What about a macro assembler that makes it easier to write code, especially
readable code? Here are some ideas based on the existing kernel:

u.rq := 8	==> lac 8; dac u.rq

function swap	==> swap: 0
  return; 	    jmp swap i

subroutine .fork ==> fork: line 1	// i.e. not a function
  line 1

loop		==> 1:
}			jmp 1b

if (sad dm1)    ==> 	sad dm1
{			  jmp 1f
  code1			code1
} else {	    1:  code2

  betwen(o101,o132) ==> jms betwen; o101; o132

There are probably a bunch more that could be added. The aim is to
make the control structures easier to read and write. The programmer
still has to grok the PDP-7 instruction set.

B (or other) Language
PDP-7 Unix has a B compiler while compiles source down to a virtual
instruction set which is interpreted by the B interpreter. We have the
B interpreter code, and Robert Swierczek managed to rewrite the B compiler,
see https://github.com/DoctorWkt/pdp7-unix/blob/master/src/other/b.b

At first glance, the PDP-7 architecture is not that amenable to high level
languages, but it turns out that it is indeed possible to write a compiler for
a C subset that targets the PDP-7, see https://github.com/DoctorWkt/a-compiler.
So, could the B compiler be modified to actually output PDP-7 assembly code?
If so, we could rewrite the utilities (cp, mv, ls etc.) in a high-level
language and make the system easier to maintain. I would recommend treating
int and char as the same and only storing one char per word.
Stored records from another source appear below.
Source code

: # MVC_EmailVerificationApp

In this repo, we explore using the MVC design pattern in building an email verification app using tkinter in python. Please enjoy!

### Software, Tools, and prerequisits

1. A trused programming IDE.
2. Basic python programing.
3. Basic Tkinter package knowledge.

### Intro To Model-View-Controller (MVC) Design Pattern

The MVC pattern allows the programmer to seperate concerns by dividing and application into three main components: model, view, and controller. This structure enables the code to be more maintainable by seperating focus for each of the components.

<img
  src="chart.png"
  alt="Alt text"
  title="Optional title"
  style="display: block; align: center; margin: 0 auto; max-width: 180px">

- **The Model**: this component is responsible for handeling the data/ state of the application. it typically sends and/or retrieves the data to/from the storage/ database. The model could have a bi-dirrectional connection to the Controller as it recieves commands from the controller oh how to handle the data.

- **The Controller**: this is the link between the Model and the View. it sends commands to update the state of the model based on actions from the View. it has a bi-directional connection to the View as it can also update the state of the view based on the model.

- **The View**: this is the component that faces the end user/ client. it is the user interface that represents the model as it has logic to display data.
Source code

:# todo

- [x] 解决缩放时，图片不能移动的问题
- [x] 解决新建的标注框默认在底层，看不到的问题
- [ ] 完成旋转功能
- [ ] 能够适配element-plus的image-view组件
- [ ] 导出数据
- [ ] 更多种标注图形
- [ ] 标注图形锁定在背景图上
And then, even though the PDP-7 architecture doesn't support it, how hard
would it be to add int/char types and bring the language one step closer to C?

All of this is pie in the sky. It can certainly be done, but a) who has
the time and b) it would be a "tour de force", nothing really useful. But
imagine if, at the beginning of 1970, Unix had a proper B or C compiler,
utilities written in this high-level language, a kernel written in a semi-high
level language, and a system with pipes and proper pathnames.